10. The compound according to claim 1, wherein the compound is selected from the group consisting of:

and pharmaceutically acceptable salts and solvates of said compounds.

11. A pharmaceutical composition for treating a bacterial infection, a protozoal infection, or a disease associated with a bacterial infection or protozoal infection in a mammal, fish, or bird, comprising a therapeutically effective amount of a compound of claim 1 and a pharmaceutically acceptable carrier.

12. A method of treating a bacterial infection, a protozoal infection, or a disease associated with a bacterial infection or protozoal infection in a mammal, fish, or bird, comprising administering to the mammal, fish, or bird a therapeutically effective amount of a compound of claim 1.

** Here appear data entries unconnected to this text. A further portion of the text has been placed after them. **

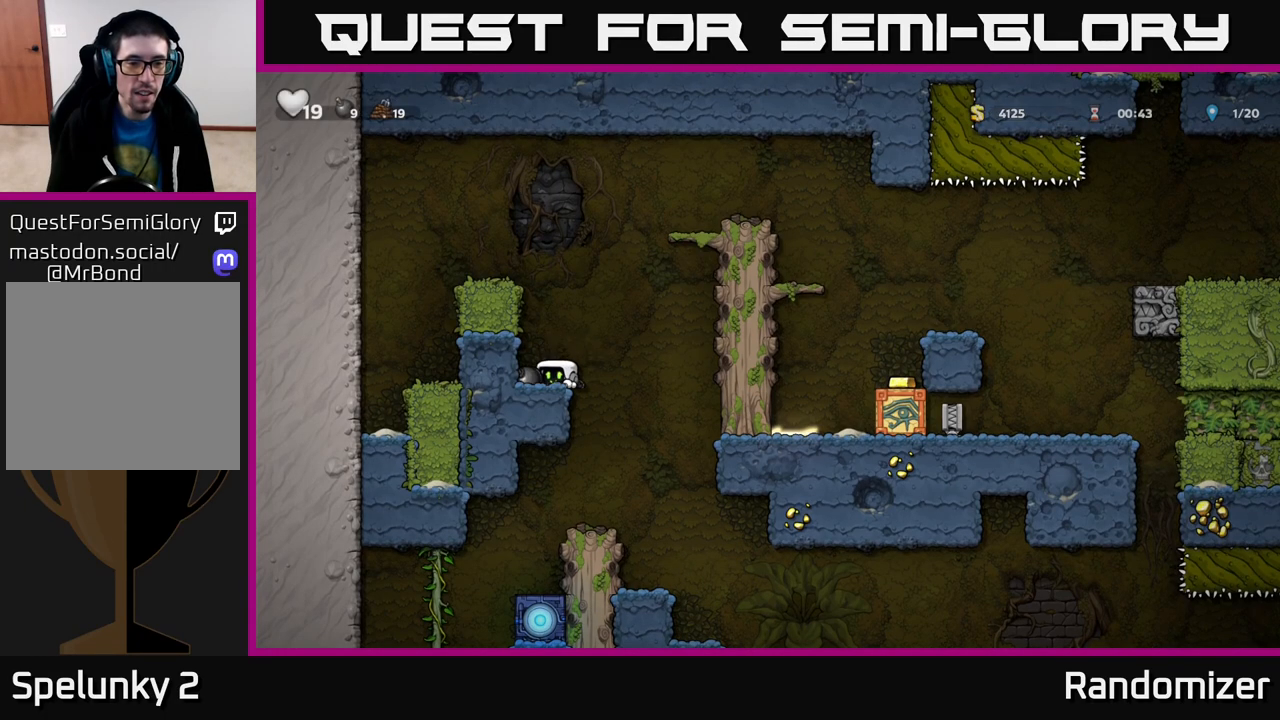
{"buttons": [], "left_stick": "left", "right_stick": "center", "events": [[33, "left_stick", "center"], [233, "A", "down"], [350, "left_stick", "left"], [417, "A", "up"]]}
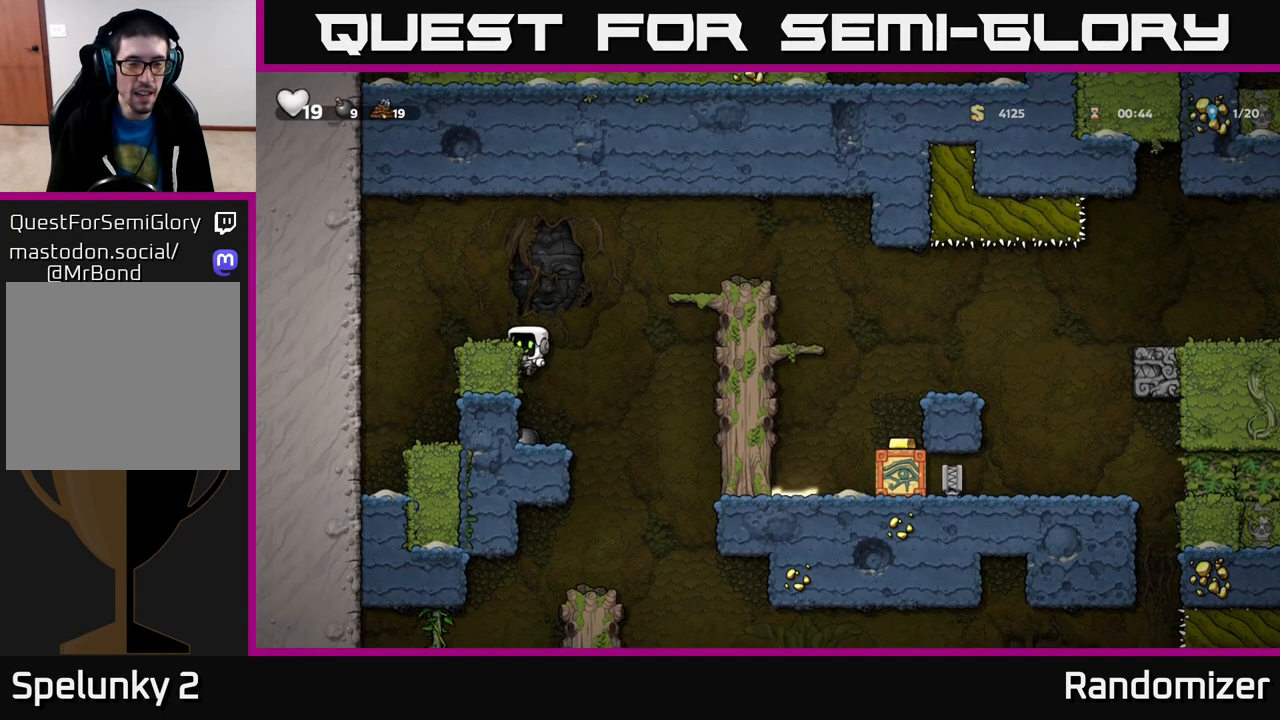
{"buttons": [], "left_stick": "center", "right_stick": "center", "events": [[17, "left_stick", "center"], [117, "A", "down"], [133, "left_stick", "left"], [267, "A", "up"], [283, "left_stick", "center"]]}
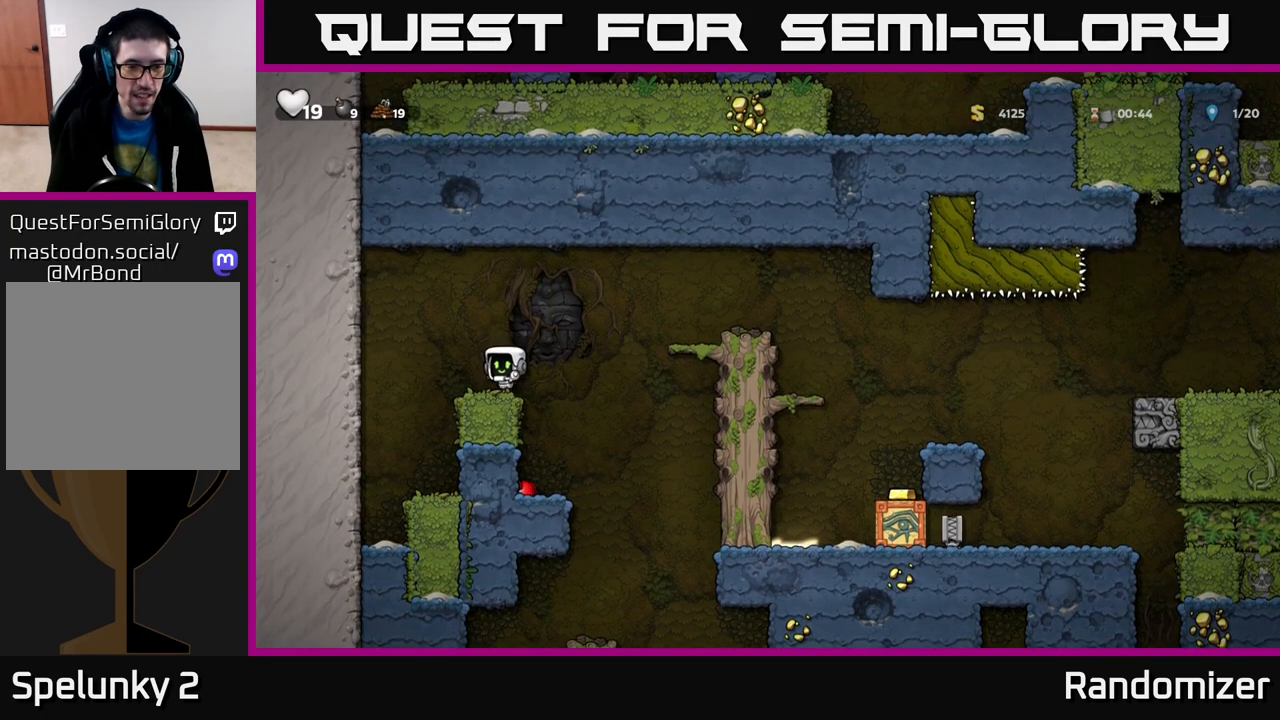
{"buttons": [], "left_stick": "right", "right_stick": "center", "events": [[33, "left_stick", "right"], [133, "A", "down"], [350, "A", "up"]]}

13. A process for the preparation of a composition comprising hygromycin a and epihygromycin, wherein the ratio of hygromycin a to epihygromycin is at least 10: 1, which comprises fermenting streptomyces hygroscopicus in a medium having a pH of less than 6.9 at a temperature in the range of 25 ℃ to 35 ℃.

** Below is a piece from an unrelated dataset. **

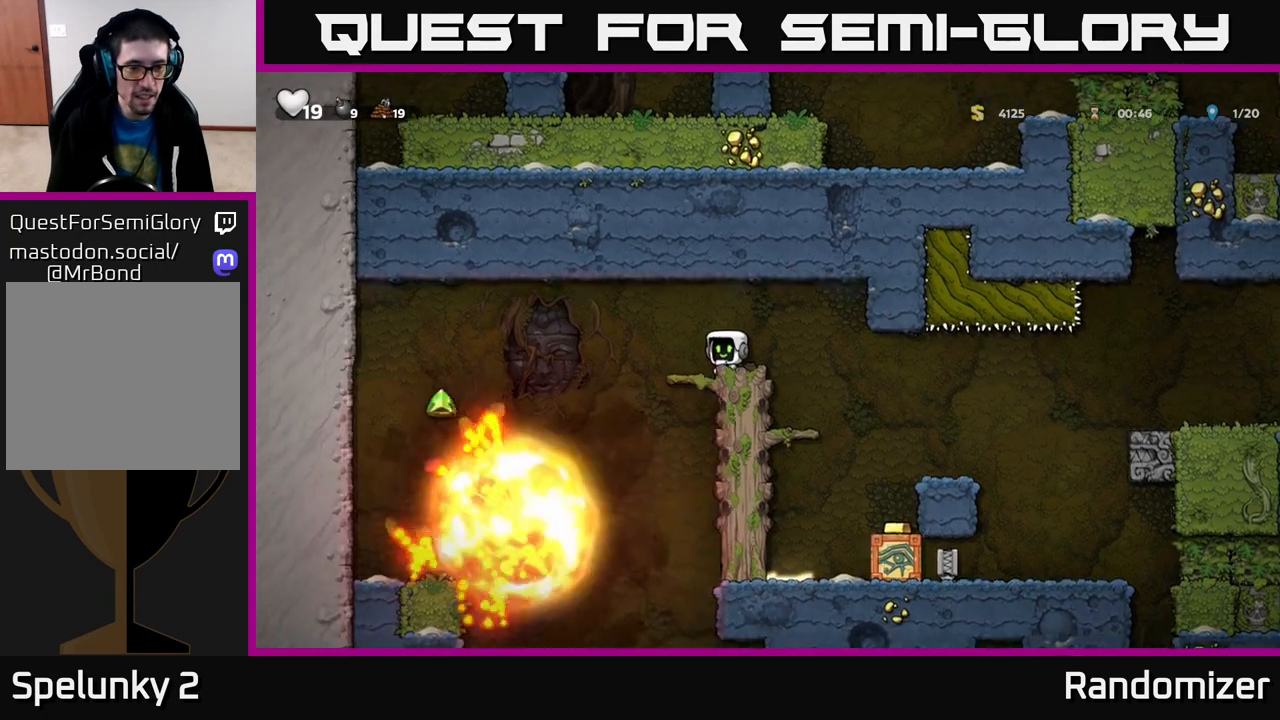
{"buttons": [], "left_stick": "center", "right_stick": "center", "events": []}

14. The process according to claim 12, wherein said S.hygroscopicus is S.hygroscopicus NRRL2388 or a mutant thereof, said pH ranges from 6.2 to 6.7, said temperature is about 29 ℃, and the ratio of hygromycin A to epihygromycin is at least 14: 1.

15. The method of claim 12, further comprising maintaining said composition at about ph6.0-6.4 and maintaining the temperature of said composition in the range of 25 ℃ to 35 ℃ during the purification of said hygromycin a to oil.

16. The method of claim 14, wherein the pH is maintained at about 6.0.

17. Wherein R is¹And R²Common constituent = N-OR³A process for the preparation of a compound according to claim 1, which process comprises reacting a compound of formula H₂N-OR³Of hygromycin A, or a salt of said compound, when R is³The reaction is carried out in an inert solvent, optionally in the presence of a base, as defined above, at a temperature ranging from about 0 ℃ to 65 ℃, if a salt of hydroxylamine is used.

18. The process of claim 17, wherein the inert solvent is methanol, ethanol or pyridine, or a mixture of the foregoing solvents, the base is Na₂CO₃Or K₂CO₃And said temperature range is from 0 ℃ to 25 ℃.